2025 AIChE Annual Meeting

(11a) Design Under Uncertainty for Microgrids with Ammonia-Based Energy Storage

Authors

Qi Zhang, University of Minnesota
A microgrid provides a decentralized and flexible platform for integrating renewable energy sources (RESs) such as wind and solar power [1]. In microgrids, energy storage is crucial for handling the intermittency of RESs and the often limited access to the power grid. Batteries are the most common energy storage option, but they are not yet cost-competitive for long-duration and large-scale storage. Similarly, hydrogen produced via water electrolysis can be used to store renewable electricity but is very expensive due to its high storage cost. This has motivated the use of liquid e-fuels, which have much higher energy densities than hydrogen. In this context, ammonia has received significant attention in recent years as it has the key advantage of being completely carbon-free if produced using renewable electricity [2], and previous studies have demonstrated the potential economic benefits from using green ammonia as an energy storage medium in microgrids [3,4].

One major challenge in the design of renewables-based microgrids is the highly time-sensitive availability of RESs, which has a mixed pattern of short-term and long-term variations and is notoriously difficult to predict. Specifically, design decisions need to account for system lifetimes of multiple years, across which seasonal trends can change, while also considering how day-to-day operational decisions are made in light of short-term uncertainty. This has motivated many combined design and scheduling approaches [5,6], which consider seasonal changes, often by using representative days for the different seasons. On the other hand, short-term uncertainties are commonly addressed using feedback and frequent re-optimization of the current schedule [7]; however, such an online scheduling framework cannot be directly incorporated into a design optimization model.

In this work, we apply a simulation-optimization (SO) approach to optimize the design of ammonia-based microgrids under both short- and long-term uncertainty in RES availability, where the closed-loop performance of online scheduling is evaluated via a rolling-horizon simulation. In particular, we use Bayesian optimization (BO) [8] to guide the search in the design space, and rolling-horizon scheduling simulations over a one-year time horizon with an hourly resolution are performed on multiple scenarios that capture the uncertainty, which allows the evaluation of the expected operating cost. The use of BO is motivated by the fact that the number of design variables is relatively small (on the order of ten) while the rolling-horizon simulation is computationally very expensive (each run requiring on average 10 minutes). Indeed, BO has proven to be effective in finding very good solutions with relatively few iterations. In our case studies, we investigate the impact of the connectivity to the main grid on the design of the microgrid, showing that the islanded operating mode necessitates larger storage and production units for hydrogen and ammonia. The BO approach results in designs with total costs that are 8–14% lower than what can be obtained by random search methods.
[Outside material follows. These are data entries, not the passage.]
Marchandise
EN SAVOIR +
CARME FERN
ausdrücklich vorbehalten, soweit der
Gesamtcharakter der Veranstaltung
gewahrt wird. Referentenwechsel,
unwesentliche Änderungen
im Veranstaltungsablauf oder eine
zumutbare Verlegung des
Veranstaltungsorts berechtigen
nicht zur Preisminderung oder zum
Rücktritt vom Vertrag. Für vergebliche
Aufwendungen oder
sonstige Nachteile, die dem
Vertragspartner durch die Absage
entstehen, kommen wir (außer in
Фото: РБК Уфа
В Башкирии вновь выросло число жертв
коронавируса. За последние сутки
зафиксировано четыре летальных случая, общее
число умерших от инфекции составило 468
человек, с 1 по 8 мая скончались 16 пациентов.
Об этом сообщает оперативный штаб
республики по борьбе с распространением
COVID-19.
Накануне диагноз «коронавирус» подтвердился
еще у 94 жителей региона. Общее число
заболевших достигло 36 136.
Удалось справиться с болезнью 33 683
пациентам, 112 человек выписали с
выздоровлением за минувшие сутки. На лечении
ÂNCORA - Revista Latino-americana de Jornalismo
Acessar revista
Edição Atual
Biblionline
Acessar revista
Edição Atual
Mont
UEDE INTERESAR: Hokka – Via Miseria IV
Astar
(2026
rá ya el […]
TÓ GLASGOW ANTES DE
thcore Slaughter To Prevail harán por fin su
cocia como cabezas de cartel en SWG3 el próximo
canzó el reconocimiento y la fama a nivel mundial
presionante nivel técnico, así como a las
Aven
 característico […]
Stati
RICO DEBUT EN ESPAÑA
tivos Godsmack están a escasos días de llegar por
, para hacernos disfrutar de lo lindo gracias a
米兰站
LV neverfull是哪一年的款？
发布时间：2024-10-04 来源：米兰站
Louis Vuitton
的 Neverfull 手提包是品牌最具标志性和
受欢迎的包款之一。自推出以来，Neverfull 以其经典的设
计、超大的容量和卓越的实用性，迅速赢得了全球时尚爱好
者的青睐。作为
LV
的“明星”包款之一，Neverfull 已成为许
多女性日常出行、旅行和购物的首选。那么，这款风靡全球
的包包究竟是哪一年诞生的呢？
Further, a sensitivity analysis on the operating range of the Haber-Bosch process demonstrates that extending it from 90–100% to 10–100% yields an 18% cost reduction, underscoring the importance of flexible ammonia production.

[1] Faisal, Mohammad, et al. "Review of energy storage system technologies in microgrid applications: Issues and challenges." IEEE Access 6 (2018): 35143-35164.

[2] Salmon, Nicholas, and René Bañares-Alcántara. "Green ammonia as a spatial energy vector: a review." Sustainable Energy & Fuels 5.11 (2021): 2814-2839.

[3] Edmonds, Lawryn, et al. "Green ammonia production-enabled demand flexibility in agricultural community microgrids with distributed renewables." Sustainable Energy, Grids and Networks 31 (2022): 100736.

[4] Palys, Matthew J., et al. "A novel system for ammonia-based sustainable energy and agriculture: Concept and design optimization." Chemical Engineering and Processing-Process Intensification 140 (2019): 11-21.

[5] Palys, Matthew J., and Prodromos Daoutidis. "Using hydrogen and ammonia for renewable energy storage: A geographically comprehensive techno-economic study." Computers & Chemical Engineering 136 (2020): 106785.

[6] Guo, Li, et al. “A two-stage optimal planning and design method for combined cooling, heat and power microgrid system.” Energy Conversion and Management 74 (2013): 433-445.

[7] Baker, Kyri, Gabriela Hug, and Xin Li. "Energy storage sizing taking into account forecast uncertainties and receding horizon operation." IEEE Transactions on Sustainable Energy 8.1 (2016): 331-340.

[8] Paulson, Joel A., and Calvin Tsay. "Bayesian optimization as a flexible and efficient design framework for sustainable process systems." Current Opinion in Green and Sustainable Chemistry (2024): 100983.